A year later, the situation on the final day of the season was almost identical to that of 12 months earlier. Once again Real Madrid led Barcelona by the narrowest of margins going into the final day, and once again they were off to Tenerife.

At the Camp Nou, Stoichkov was the hero again, scoring against another Basque side, this time Real Sociedad. At the precise moment when the Bulgarian found the net, Argentine forward Oscar Dertycia put Tenerife ahead at the Heliodoro Rodríguez López.

Surely the same thing couldn’t happen again? Indeed it could. Real Madrid found no way back into their game, and by half-time were trailing 2-0 after Chano extended the home side’s lead.

There would be no further goals at either stadium. After winning the league just three times in thirty years, Barça had now won the Spanish title three times in a row!

But the story didn’t end there…

Third time lucky

In 1993/94, and for the third year running, Barça went into the final the final round of fixtures in second place.
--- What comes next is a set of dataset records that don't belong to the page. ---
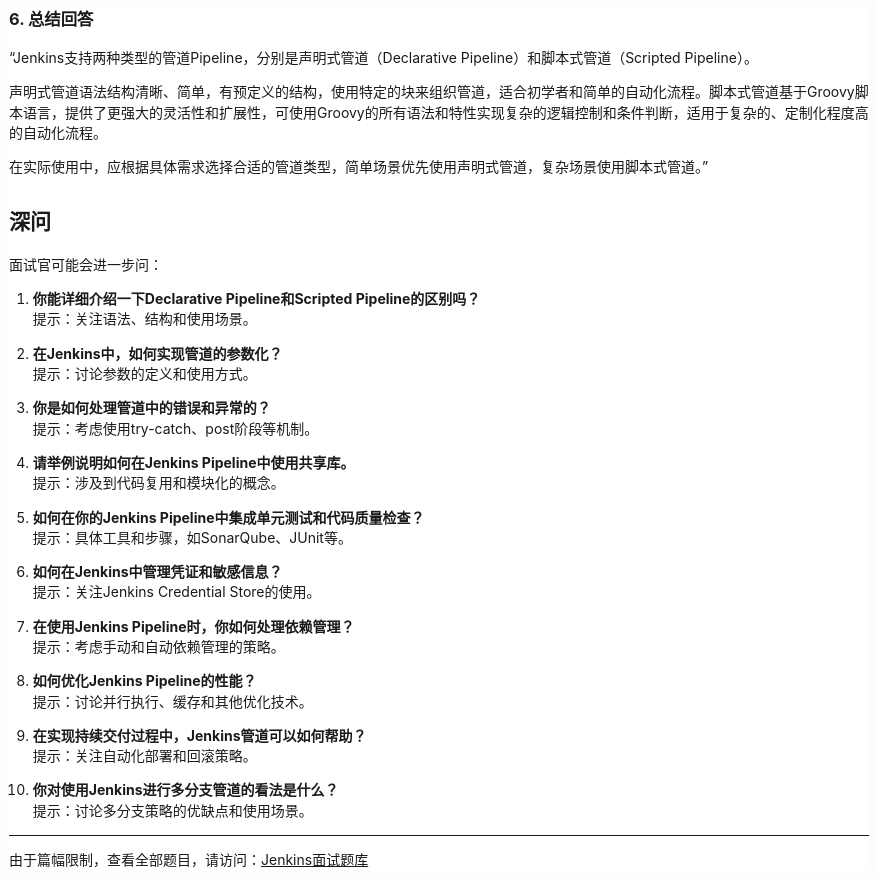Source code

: ### 6. 总结回答
“Jenkins支持两种类型的管道Pipeline，分别是声明式管道（Declarative Pipeline）和脚本式管道（Scripted Pipeline）。

声明式管道语法结构清晰、简单，有预定义的结构，使用特定的块来组织管道，适合初学者和简单的自动化流程。脚本式管道基于Groovy脚本语言，提供了更强大的灵活性和扩展性，可使用Groovy的所有语法和特性实现复杂的逻辑控制和条件判断，适用于复杂的、定制化程度高的自动化流程。

在实际使用中，应根据具体需求选择合适的管道类型，简单场景优先使用声明式管道，复杂场景使用脚本式管道。” 

## 深问

面试官可能会进一步问：

1. **你能详细介绍一下Declarative Pipeline和Scripted Pipeline的区别吗？**  
   提示：关注语法、结构和使用场景。

2. **在Jenkins中，如何实现管道的参数化？**  
   提示：讨论参数的定义和使用方式。

3. **你是如何处理管道中的错误和异常的？**  
   提示：考虑使用try-catch、post阶段等机制。

4. **请举例说明如何在Jenkins Pipeline中使用共享库。**  
   提示：涉及到代码复用和模块化的概念。

5. **如何在你的Jenkins Pipeline中集成单元测试和代码质量检查？**  
   提示：具体工具和步骤，如SonarQube、JUnit等。

6. **如何在Jenkins中管理凭证和敏感信息？**  
   提示：关注Jenkins Credential Store的使用。

7. **在使用Jenkins Pipeline时，你如何处理依赖管理？**  
   提示：考虑手动和自动依赖管理的策略。

8. **如何优化Jenkins Pipeline的性能？**  
   提示：讨论并行执行、缓存和其他优化技术。

9. **在实现持续交付过程中，Jenkins管道可以如何帮助？**  
   提示：关注自动化部署和回滚策略。

10. **你对使用Jenkins进行多分支管道的看法是什么？**  
    提示：讨论多分支策略的优缺点和使用场景。

---

由于篇幅限制，查看全部题目，请访问：[Jenkins面试题库](https://www.bagujing.com/problem-bank/52)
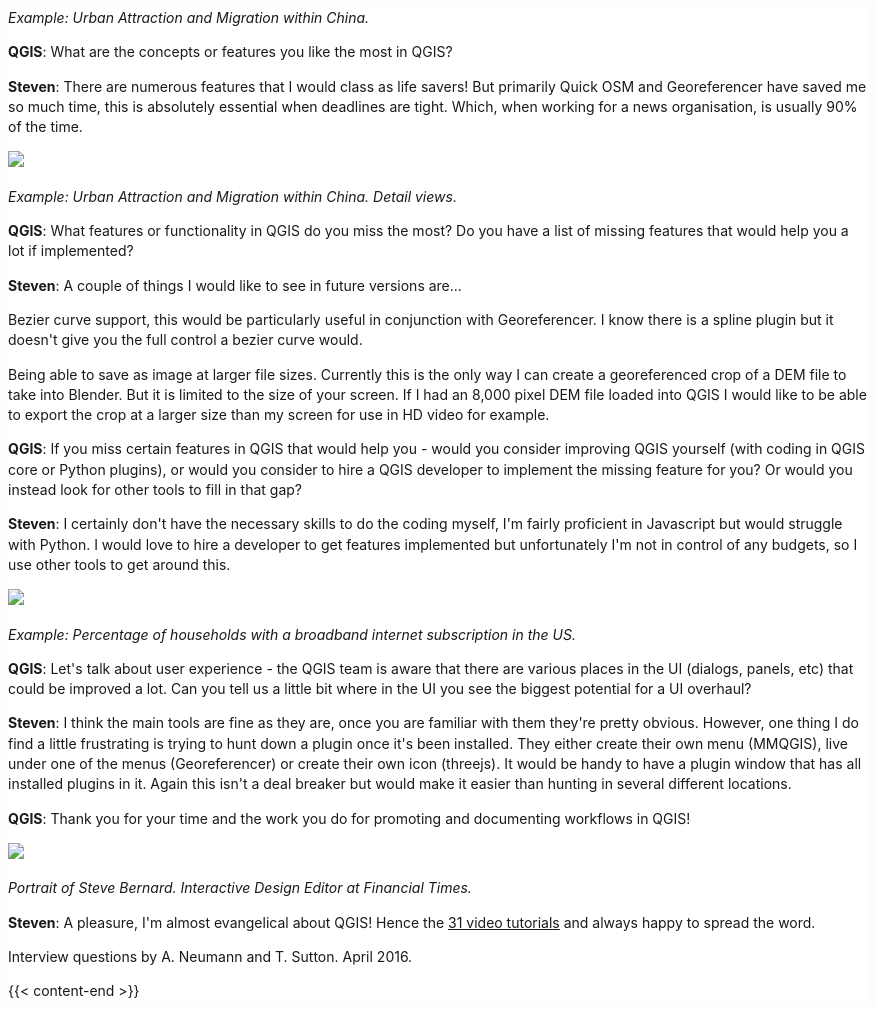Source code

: *Example: Urban Attraction and Migration within China.*

**QGIS**: What are the concepts or features you like the most in QGIS?

**Steven**: There are numerous features that I would class as life savers! But primarily Quick OSM and Georeferencer have saved me so much time, this is absolutely essential when deadlines are tight. Which, when working for a news organisation, is usually 90% of the time.

![](../images/ft_china_henanGuangdong.png)

*Example: Urban Attraction and Migration within China. Detail views.*

**QGIS**: What features or functionality in QGIS do you miss the most? Do you have a list of missing features that would help you a lot if implemented?

**Steven**: A couple of things I would like to see in future versions are\...

Bezier curve support, this would be particularly useful in conjunction with Georeferencer. I know there is a spline plugin but it doesn't give you the full control a bezier curve would.

Being able to save as image at larger file sizes. Currently this is the only way I can create a georeferenced crop of a DEM file to take into Blender. But it is limited to the size of your screen. If I had an 8,000 pixel DEM file loaded into QGIS I would like to be able to export the crop at a larger size than my screen for use in HD video for example.

**QGIS**: If you miss certain features in QGIS that would help you - would you consider improving QGIS yourself (with coding in QGIS core or Python plugins), or would you consider to hire a QGIS developer to implement the missing feature for you? Or would you instead look for other tools to fill in that gap?

**Steven**: I certainly don't have the necessary skills to do the coding myself, I'm fairly proficient in Javascript but would struggle with Python. I would love to hire a developer to get features implemented but unfortunately I'm not in control of any budgets, so I use other tools to get around this.

![](../images/ft_us_broadband_internet_subscription.png)

*Example: Percentage of households with a broadband internet subscription in the US.*

**QGIS**: Let\'s talk about user experience - the QGIS team is aware that there are various places in the UI (dialogs, panels, etc) that could be improved a lot. Can you tell us a little bit where in the UI you see the biggest potential for a UI overhaul?

**Steven**: I think the main tools are fine as they are, once you are familiar with them they're pretty obvious. However, one thing I do find a little frustrating is trying to hunt down a plugin once it's been installed. They either create their own menu (MMQGIS), live under one of the menus (Georeferencer) or create their own icon (threejs). It would be handy to have a plugin window that has all installed plugins in it. Again this isn't a deal breaker but would make it easier than hunting in several different locations.

**QGIS**: Thank you for your time and the work you do for promoting and documenting workflows in QGIS!

![](../images/ft_potrait_steve_bernard.jpg)

*Portrait of Steve Bernard. Interactive Design Editor at Financial Times.*

**Steven**: A pleasure, I'm almost evangelical about QGIS! Hence the [31 video tutorials](https://t.co/6aTE6G8h0T) and always happy to spread the word.

Interview questions by A. Neumann and T. Sutton. April 2016.

{{< content-end >}}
Only this time, the leaders were Deportivo.

The Catalans got their part of the job done quick, beating Sevilla 5-2 at the Camp Nou. But that win would be meaningless if Depor won their own game at home to Valencia. There were no mobile phones in those days, but fans had their radios pegged to their ears and every now again the TV cameras switched to Riazor. The news was always the same. No score.
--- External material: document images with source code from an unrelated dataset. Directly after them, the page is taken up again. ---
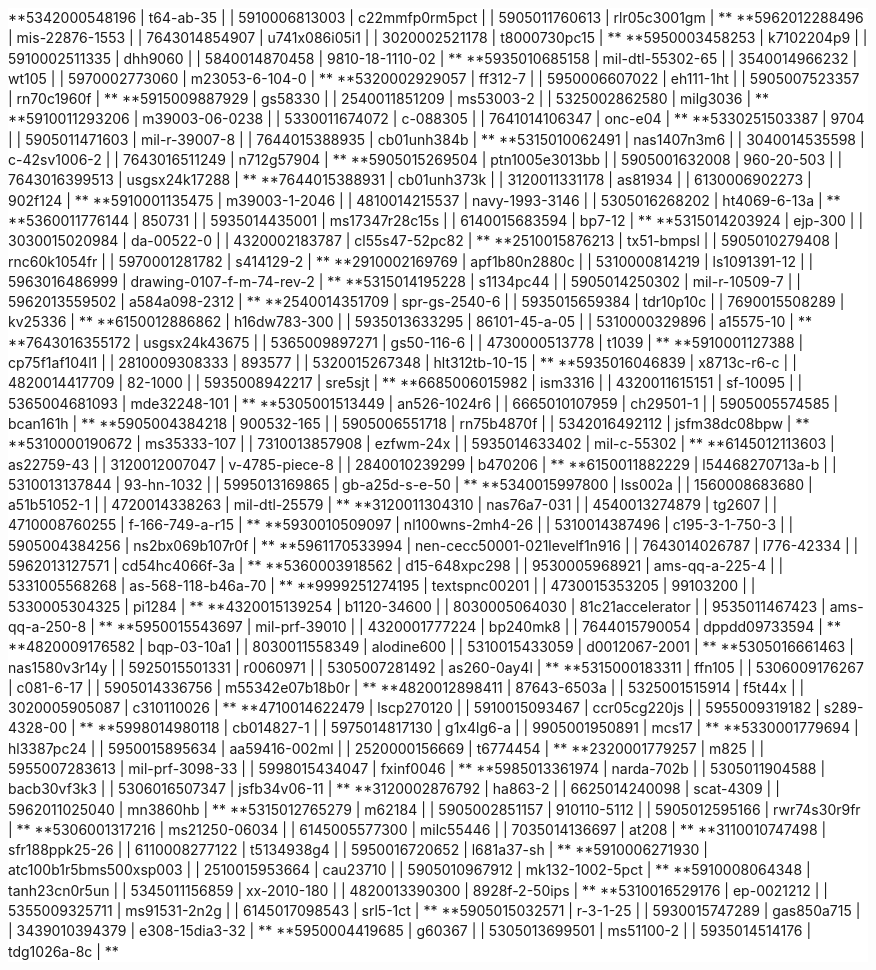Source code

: **5342000548196 | t64-ab-35 |  | 5910006813003 | c22mmfp0rm5pct |  | 5905011760613 | rlr05c3001gm | **    **5962012288496 | mis-22876-1553 |  | 7643014854907 | u741x086i05i1 |  | 3020002521178 | t8000730pc15 | **    **5950003458253 | k7102204p9 |  | 5910002511335 | dhh9060 |  | 5840014870458 | 9810-18-1110-02 | **    **5935010685158 | mil-dtl-55302-65 |  | 3540014966232 | wt105 |  | 5970002773060 | m23053-6-104-0 | **    **5320002929057 | ff312-7 |  | 5950006607022 | eh111-1ht |  | 5905007523357 | rn70c1960f | **    **5915009887929 | gs58330 |  | 2540011851209 | ms53003-2 |  | 5325002862580 | milg3036 | **
**5910011293206 | m39003-06-0238 |  | 5330011674072 | c-088305 |  | 7641014106347 | onc-e04 | **    **5330251503387 | 9704 |  | 5905011471603 | mil-r-39007-8 |  | 7644015388935 | cb01unh384b | **    **5315010062491 | nas1407n3m6 |  | 3040014535598 | c-42sv1006-2 |  | 7643016511249 | n712g57904 | **    **5905015269504 | ptn1005e3013bb |  | 5905001632008 | 960-20-503 |  | 7643016399513 | usgsx24k17288 | **    **7644015388931 | cb01unh373k |  | 3120011331178 | as81934 |  | 6130006902273 | 902f124 | **    **5910001135475 | m39003-1-2046 |  | 4810014215537 | navy-1993-3146 |  | 5305016268202 | ht4069-6-13a | **
**5360011776144 | 850731 |  | 5935014435001 | ms17347r28c15s |  | 6140015683594 | bp7-12 | **    **5315014203924 | ejp-300 |  | 3030015020984 | da-00522-0 |  | 4320002183787 | cl55s47-52pc82 | **    **2510015876213 | tx51-bmpsl |  | 5905010279408 | rnc60k1054fr |  | 5970001281782 | s414129-2 | **    **2910002169769 | apf1b80n2880c |  | 5310000814219 | ls1091391-12 |  | 5963016486999 | drawing-0107-f-m-74-rev-2 | **    **5315014195228 | s1134pc44 |  | 5905014250302 | mil-r-10509-7 |  | 5962013559502 | a584a098-2312 | **    **2540014351709 | spr-gs-2540-6 |  | 5935015659384 | tdr10p10c |  | 7690015508289 | kv25336 | **
**6150012886862 | h16dw783-300 |  | 5935013633295 | 86101-45-a-05 |  | 5310000329896 | a15575-10 | **    **7643016355172 | usgsx24k43675 |  | 5365009897271 | gs50-116-6 |  | 4730000513778 | t1039 | **    **5910001127388 | cp75f1af104l1 |  | 2810009308333 | 893577 |  | 5320015267348 | hlt312tb-10-15 | **    **5935016046839 | x8713c-r6-c |  | 4820014417709 | 82-1000 |  | 5935008942217 | sre5sjt | **    **6685006015982 | ism3316 |  | 4320011615151 | sf-10095 |  | 5365004681093 | mde32248-101 | **    **5305001513449 | an526-1024r6 |  | 6665010107959 | ch29501-1 |  | 5905005574585 | bcan161h | **
**5905004384218 | 900532-165 |  | 5905006551718 | rn75b4870f |  | 5342016492112 | jsfm38dc08bpw | **    **5310000190672 | ms35333-107 |  | 7310013857908 | ezfwm-24x |  | 5935014633402 | mil-c-55302 | **    **6145012113603 | as22759-43 |  | 3120012007047 | v-4785-piece-8 |  | 2840010239299 | b470206 | **    **6150011882229 | l54468270713a-b |  | 5310013137844 | 93-hn-1032 |  | 5995013169865 | gb-a25d-s-e-50 | **    **5340015997800 | lss002a |  | 1560008683680 | a51b51052-1 |  | 4720014338263 | mil-dtl-25579 | **    **3120011304310 | nas76a7-031 |  | 4540013274879 | tg2607 |  | 4710008760255 | f-166-749-a-r15 | **
**5930010509097 | nl100wns-2mh4-26 |  | 5310014387496 | c195-3-1-750-3 |  | 5905004384256 | ns2bx069b107r0f | **    **5961170533994 | nen-cecc50001-021levelf1n916 |  | 7643014026787 | l776-42334 |  | 5962013127571 | cd54hc4066f-3a | **    **5360003918562 | d15-648xpc298 |  | 9530005968921 | ams-qq-a-225-4 |  | 5331005568268 | as-568-118-b46a-70 | **    **9999251274195 | textspnc00201 |  | 4730015353205 | 99103200 |  | 5330005304325 | pi1284 | **    **4320015139254 | b1120-34600 |  | 8030005064030 | 81c21accelerator |  | 9535011467423 | ams-qq-a-250-8 | **    **5950015543697 | mil-prf-39010 |  | 4320001777224 | bp240mk8 |  | 7644015790054 | dppdd09733594 | **
**4820009176582 | bqp-03-10a1 |  | 8030011558349 | alodine600 |  | 5310015433059 | d0012067-2001 | **    **5305016661463 | nas1580v3r14y |  | 5925015501331 | r0060971 |  | 5305007281492 | as260-0ay4l | **    **5315000183311 | ffn105 |  | 5306009176267 | c081-6-17 |  | 5905014336756 | m55342e07b18b0r | **    **4820012898411 | 87643-6503a |  | 5325001515914 | f5t44x |  | 3020005905087 | c310110026 | **    **4710014622479 | lscp270120 |  | 5910015093467 | ccr05cg220js |  | 5955009319182 | s289-4328-00 | **    **5998014980118 | cb014827-1 |  | 5975014817130 | g1x4lg6-a |  | 9905001950891 | mcs17 | **
**5330001779694 | hl3387pc24 |  | 5950015895634 | aa59416-002ml |  | 2520000156669 | t6774454 | **    **2320001779257 | m825 |  | 5955007283613 | mil-prf-3098-33 |  | 5998015434047 | fxinf0046 | **    **5985013361974 | narda-702b |  | 5305011904588 | bacb30vf3k3 |  | 5306016507347 | jsfb34v06-11 | **    **3120002876792 | ha863-2 |  | 6625014240098 | scat-4309 |  | 5962011025040 | mn3860hb | **    **5315012765279 | m62184 |  | 5905002851157 | 910110-5112 |  | 5905012595166 | rwr74s30r9fr | **    **5306001317216 | ms21250-06034 |  | 6145005577300 | milc55446 |  | 7035014136697 | at208 | **
**3110010747498 | sfr188ppk25-26 |  | 6110008277122 | t5134938g4 |  | 5950016720652 | l681a37-sh | **    **5910006271930 | atc100b1r5bms500xsp003 |  | 2510015953664 | cau23710 |  | 5905010967912 | mk132-1002-5pct | **    **5910008064348 | tanh23cn0r5un |  | 5345011156859 | xx-2010-180 |  | 4820013390300 | 8928f-2-50ips | **    **5310016529176 | ep-0021212 |  | 5355009325711 | ms91531-2n2g |  | 6145017098543 | srl5-1ct | **    **5905015032571 | r-3-1-25 |  | 5930015747289 | gas850a715 |  | 3439010394379 | e308-15dia3-32 | **    **5950004419685 | g60367 |  | 5305013699501 | ms51100-2 |  | 5935014514176 | tdg1026a-8c | **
The 90th minute arrived and suddenly the Camp Nou went silent. Penalty to Deportivo.

1,200 km away, Miroslav Đukić took the kick – and Valencia keeper José Luis González’s save not only broke thousands of Galician hearts, but also those of the majority of neutrals who wanted to see the trophy go to La Coruña for the first time ever.

But at FC Barcelona, the crowds erupted with joy. For the third season running, the title had been won on the final day.

It's happening again?

A quarter of a century has passed since those amazing events. But this Sunday, Barça fans around the world will be hoping that there might be room for one further instalment in the saga.

Curiously, the final day of LaLiga is also the day when Twin Peaks returns to TV screens after a 25-year absence, with a tag-line promising that “It’s Happening Again…” 

Could that be an omen? Let's keep our fingers crossed and hope that it does!